TASK INPUTS:
┏━━
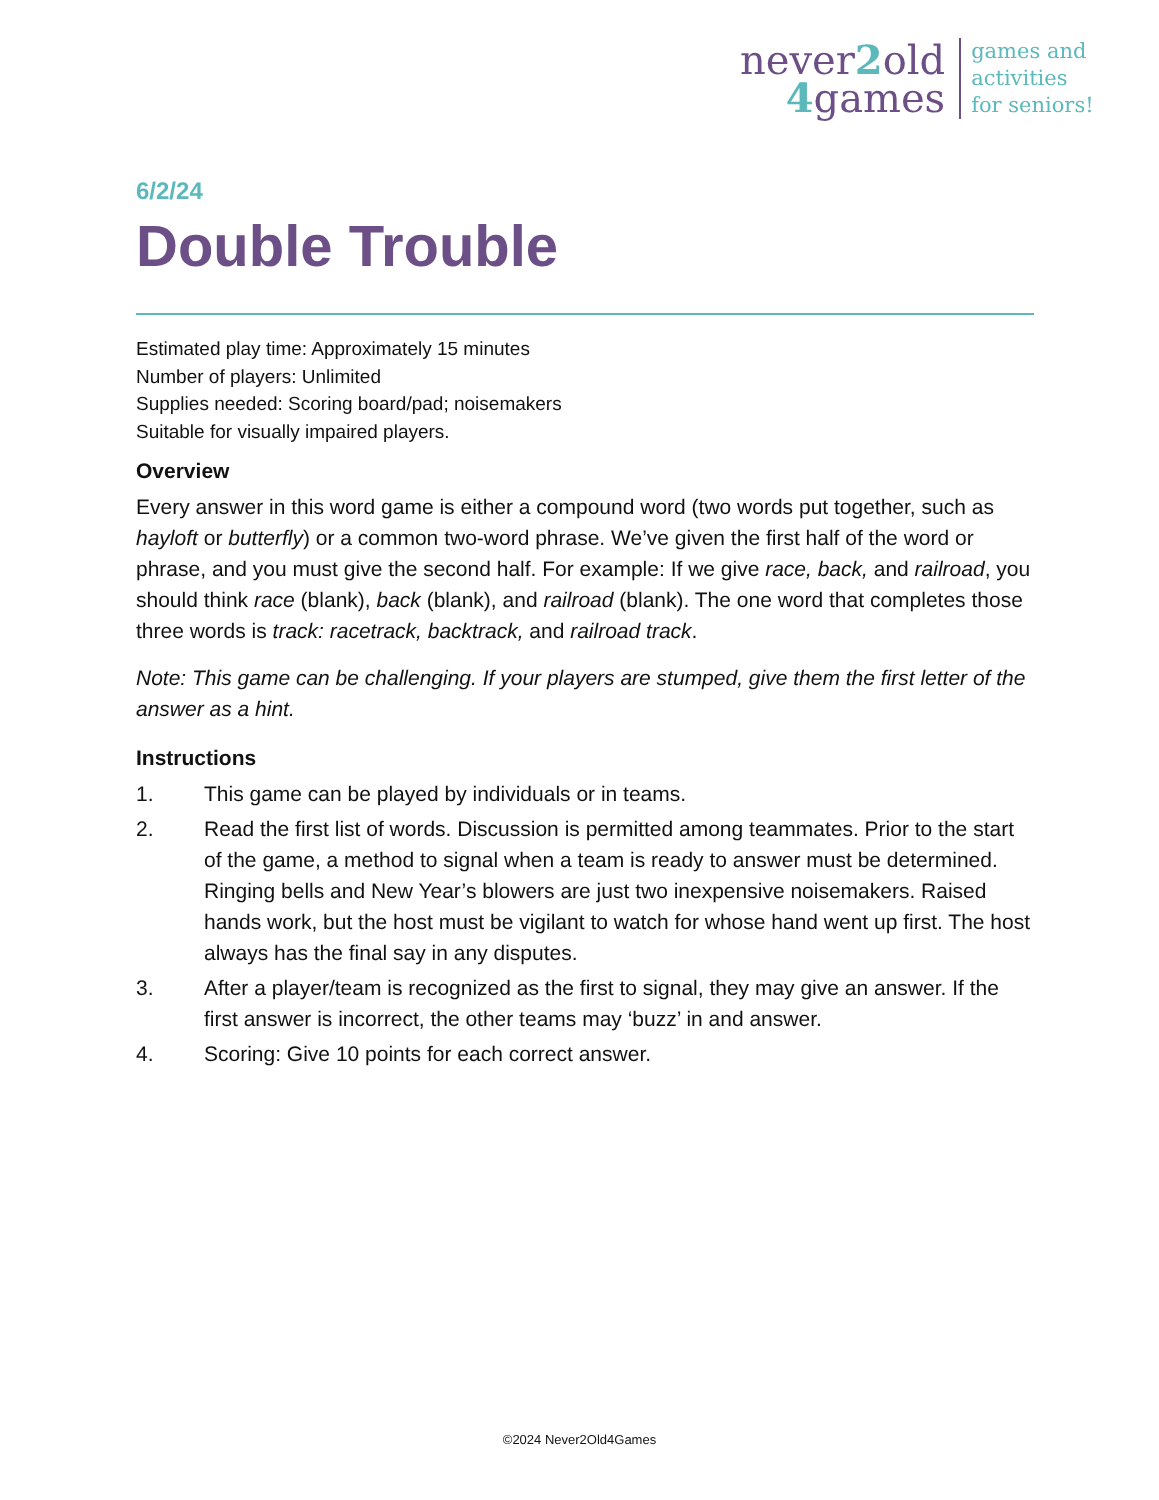never2old
4games
games and
activities
for seniors!
6/2/24
Double Trouble
Estimated play time: Approximately 15 minutes
Number of players: Unlimited
Supplies needed: Scoring board/pad; noisemakers
Suitable for visually impaired players.
Overview
Every answer in this word game is either a compound word (two words put together, such as hayloft or butterfly) or a common two-word phrase. We’ve given the first half of the word or phrase, and you must give the second half. For example: If we give race, back, and railroad, you should think race (blank), back (blank), and railroad (blank). The one word that completes those three words is track: racetrack, backtrack, and railroad track.
Note: This game can be challenging. If your players are stumped, give them the first letter of the answer as a hint.
Instructions
1. This game can be played by individuals or in teams.
2. Read the first list of words. Discussion is permitted among teammates. Prior to the start of the game, a method to signal when a team is ready to answer must be determined. Ringing bells and New Year’s blowers are just two inexpensive noisemakers. Raised hands work, but the host must be vigilant to watch for whose hand went up first. The host always has the final say in any disputes.
3. After a player/team is recognized as the first to signal, they may give an answer. If the first answer is incorrect, the other teams may ‘buzz’ in and answer.
4. Scoring: Give 10 points for each correct answer.
©2024 Never2Old4Games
┗━━
EXERCISE DETAILS: Starting with the line that contains "Every answer in", output every line through the end of the listing above, unchanged.

SOLUTION FOR THIS PROBLEM:
Every answer in this word game is either a compound word (two words put together, such as hayloft or butterfly) or a common two-word phrase. We’ve given the first half of the word or phrase, and you must give the second half. For example: If we give race, back, and railroad, you should think race (blank), back (blank), and railroad (blank). The one word that completes those three words is track: racetrack, backtrack, and railroad track.
Note: This game can be challenging. If your players are stumped, give them the first letter of the answer as a hint.
Instructions
1. This game can be played by individuals or in teams.
2. Read the first list of words. Discussion is permitted among teammates. Prior to the start of the game, a method to signal when a team is ready to answer must be determined. Ringing bells and New Year’s blowers are just two inexpensive noisemakers. Raised hands work, but the host must be vigilant to watch for whose hand went up first. The host always has the final say in any disputes.
3. After a player/team is recognized as the first to signal, they may give an answer. If the first answer is incorrect, the other teams may ‘buzz’ in and answer.
4. Scoring: Give 10 points for each correct answer.
©2024 Never2Old4Games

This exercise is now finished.